▶ [ASSIGNMENT]:
In the records that follow, count the lines where the string "randonnée" appears, and give the count with nothing added.

Entries taken from a collection
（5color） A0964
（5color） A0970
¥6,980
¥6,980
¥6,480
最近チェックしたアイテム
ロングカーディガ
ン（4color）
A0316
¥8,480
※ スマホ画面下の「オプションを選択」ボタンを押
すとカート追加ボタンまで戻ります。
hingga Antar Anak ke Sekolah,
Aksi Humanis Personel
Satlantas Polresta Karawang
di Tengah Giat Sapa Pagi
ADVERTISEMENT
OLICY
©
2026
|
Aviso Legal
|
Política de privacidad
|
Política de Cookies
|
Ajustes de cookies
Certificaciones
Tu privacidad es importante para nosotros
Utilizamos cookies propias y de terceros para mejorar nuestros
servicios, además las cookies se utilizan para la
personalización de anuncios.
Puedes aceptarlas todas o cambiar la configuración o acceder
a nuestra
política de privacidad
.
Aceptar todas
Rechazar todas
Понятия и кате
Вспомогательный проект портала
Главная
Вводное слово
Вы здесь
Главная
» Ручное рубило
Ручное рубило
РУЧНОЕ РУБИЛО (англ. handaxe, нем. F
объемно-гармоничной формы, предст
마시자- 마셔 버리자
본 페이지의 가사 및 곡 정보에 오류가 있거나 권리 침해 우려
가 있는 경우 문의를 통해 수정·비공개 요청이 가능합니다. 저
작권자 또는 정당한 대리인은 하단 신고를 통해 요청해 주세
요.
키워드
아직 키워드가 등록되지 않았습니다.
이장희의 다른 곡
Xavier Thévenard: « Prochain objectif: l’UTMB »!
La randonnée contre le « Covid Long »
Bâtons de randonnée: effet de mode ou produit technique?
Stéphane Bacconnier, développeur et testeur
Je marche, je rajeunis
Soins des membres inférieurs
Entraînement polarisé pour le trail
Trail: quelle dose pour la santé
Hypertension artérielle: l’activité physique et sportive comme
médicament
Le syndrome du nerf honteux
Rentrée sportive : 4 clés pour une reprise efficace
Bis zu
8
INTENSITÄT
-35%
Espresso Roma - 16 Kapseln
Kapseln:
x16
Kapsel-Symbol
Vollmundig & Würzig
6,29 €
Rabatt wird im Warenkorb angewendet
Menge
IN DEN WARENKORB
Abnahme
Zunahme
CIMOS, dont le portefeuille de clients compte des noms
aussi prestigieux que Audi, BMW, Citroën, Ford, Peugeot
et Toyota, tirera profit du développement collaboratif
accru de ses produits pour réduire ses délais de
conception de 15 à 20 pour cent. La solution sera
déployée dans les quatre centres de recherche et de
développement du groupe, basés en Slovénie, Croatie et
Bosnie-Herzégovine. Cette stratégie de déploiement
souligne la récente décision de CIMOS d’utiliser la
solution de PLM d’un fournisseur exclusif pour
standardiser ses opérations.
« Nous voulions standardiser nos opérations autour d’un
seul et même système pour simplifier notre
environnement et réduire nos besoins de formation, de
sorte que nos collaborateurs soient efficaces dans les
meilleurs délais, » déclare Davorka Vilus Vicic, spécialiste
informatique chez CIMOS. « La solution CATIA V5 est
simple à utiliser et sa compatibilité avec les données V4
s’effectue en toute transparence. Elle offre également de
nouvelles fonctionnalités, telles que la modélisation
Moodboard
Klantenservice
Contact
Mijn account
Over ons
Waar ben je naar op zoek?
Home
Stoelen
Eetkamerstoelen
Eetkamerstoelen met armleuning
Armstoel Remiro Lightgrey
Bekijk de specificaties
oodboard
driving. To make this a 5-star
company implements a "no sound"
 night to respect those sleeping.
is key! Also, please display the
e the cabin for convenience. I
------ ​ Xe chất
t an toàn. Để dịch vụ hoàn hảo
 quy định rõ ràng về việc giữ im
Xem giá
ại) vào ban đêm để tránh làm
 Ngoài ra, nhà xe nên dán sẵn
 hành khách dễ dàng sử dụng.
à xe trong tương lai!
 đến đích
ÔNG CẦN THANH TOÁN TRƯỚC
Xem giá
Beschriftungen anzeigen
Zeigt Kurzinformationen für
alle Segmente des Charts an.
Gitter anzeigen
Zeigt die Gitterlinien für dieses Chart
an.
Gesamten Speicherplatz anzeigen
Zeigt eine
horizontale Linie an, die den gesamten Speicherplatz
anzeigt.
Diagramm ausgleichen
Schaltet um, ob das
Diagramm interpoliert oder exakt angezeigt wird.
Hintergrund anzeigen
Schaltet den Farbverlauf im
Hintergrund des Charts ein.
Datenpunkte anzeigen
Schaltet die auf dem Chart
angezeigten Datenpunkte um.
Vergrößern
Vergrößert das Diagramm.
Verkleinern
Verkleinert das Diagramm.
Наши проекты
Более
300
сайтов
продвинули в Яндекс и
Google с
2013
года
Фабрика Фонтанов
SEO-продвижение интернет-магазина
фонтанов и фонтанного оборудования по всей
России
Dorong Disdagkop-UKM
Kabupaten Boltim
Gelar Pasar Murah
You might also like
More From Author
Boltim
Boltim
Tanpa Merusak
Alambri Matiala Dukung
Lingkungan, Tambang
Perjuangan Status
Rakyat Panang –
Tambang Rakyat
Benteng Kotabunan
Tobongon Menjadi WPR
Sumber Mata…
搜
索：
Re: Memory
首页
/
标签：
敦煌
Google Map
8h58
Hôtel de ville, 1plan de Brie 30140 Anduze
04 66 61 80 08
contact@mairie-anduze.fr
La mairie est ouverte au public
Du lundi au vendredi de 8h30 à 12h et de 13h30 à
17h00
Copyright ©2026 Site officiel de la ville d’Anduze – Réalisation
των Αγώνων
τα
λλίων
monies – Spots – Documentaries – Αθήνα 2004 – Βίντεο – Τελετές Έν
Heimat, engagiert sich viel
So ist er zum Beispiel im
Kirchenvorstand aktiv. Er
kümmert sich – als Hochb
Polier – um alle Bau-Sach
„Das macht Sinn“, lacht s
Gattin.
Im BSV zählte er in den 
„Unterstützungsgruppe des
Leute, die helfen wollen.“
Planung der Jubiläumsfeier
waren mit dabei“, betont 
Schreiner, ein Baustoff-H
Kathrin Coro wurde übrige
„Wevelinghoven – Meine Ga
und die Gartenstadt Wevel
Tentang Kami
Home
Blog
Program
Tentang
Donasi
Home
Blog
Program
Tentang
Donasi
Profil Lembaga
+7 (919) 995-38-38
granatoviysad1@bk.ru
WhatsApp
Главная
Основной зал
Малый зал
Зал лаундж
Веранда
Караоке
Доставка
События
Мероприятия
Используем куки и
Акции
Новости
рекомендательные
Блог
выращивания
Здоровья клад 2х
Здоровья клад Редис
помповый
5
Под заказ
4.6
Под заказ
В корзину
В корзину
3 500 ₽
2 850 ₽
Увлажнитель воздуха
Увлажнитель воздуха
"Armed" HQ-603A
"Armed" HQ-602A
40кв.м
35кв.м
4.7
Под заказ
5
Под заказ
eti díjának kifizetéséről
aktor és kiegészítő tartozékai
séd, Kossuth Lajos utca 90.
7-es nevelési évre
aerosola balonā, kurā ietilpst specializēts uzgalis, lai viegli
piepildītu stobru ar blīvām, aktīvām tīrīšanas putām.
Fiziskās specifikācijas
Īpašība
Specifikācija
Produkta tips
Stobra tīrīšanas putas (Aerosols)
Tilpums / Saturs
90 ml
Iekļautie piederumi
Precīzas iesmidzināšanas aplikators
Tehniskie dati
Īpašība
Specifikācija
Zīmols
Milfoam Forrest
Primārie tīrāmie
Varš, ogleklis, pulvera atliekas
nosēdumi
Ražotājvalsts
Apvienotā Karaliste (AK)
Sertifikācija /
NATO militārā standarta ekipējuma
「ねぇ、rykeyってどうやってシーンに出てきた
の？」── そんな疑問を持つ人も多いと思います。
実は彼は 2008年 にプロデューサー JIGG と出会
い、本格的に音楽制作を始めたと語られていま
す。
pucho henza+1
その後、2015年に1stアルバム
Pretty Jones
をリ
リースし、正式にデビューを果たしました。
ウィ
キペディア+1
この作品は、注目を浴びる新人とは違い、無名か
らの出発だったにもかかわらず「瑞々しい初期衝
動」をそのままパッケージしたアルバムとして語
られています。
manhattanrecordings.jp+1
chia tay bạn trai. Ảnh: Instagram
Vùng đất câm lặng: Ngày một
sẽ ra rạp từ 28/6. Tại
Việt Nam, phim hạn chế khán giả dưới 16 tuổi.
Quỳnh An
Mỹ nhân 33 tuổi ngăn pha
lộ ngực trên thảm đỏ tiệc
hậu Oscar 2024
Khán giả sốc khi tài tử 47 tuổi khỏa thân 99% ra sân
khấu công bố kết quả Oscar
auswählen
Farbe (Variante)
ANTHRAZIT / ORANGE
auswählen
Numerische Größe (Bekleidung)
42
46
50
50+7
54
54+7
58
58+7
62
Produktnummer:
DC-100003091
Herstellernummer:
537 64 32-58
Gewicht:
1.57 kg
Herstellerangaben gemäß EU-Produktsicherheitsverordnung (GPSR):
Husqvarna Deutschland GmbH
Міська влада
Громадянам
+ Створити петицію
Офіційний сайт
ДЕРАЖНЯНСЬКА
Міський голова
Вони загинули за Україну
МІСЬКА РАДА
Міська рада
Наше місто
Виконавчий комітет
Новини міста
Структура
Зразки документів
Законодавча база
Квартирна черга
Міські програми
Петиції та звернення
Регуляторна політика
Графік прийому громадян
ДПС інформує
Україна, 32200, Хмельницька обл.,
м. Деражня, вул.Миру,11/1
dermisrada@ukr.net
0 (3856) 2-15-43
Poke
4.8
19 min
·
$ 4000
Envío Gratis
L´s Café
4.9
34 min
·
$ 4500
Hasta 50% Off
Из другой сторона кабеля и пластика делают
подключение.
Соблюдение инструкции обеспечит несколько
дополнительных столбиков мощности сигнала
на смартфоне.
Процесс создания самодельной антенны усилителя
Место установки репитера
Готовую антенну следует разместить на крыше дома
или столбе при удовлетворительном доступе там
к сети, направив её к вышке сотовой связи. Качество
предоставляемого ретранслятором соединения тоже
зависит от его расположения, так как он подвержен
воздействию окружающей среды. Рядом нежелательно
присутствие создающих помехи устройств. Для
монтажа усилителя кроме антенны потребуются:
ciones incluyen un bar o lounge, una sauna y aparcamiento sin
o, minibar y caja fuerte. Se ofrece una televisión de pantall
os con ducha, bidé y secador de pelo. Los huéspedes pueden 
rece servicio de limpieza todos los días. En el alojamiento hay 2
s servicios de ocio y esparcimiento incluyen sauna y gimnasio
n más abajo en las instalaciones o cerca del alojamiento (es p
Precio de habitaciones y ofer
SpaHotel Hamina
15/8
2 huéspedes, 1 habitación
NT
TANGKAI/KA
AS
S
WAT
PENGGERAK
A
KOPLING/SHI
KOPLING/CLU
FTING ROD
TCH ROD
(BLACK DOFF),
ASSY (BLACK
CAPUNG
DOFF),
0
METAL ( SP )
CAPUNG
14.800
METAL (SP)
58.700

▶ [OUTPUT BELOW]:
2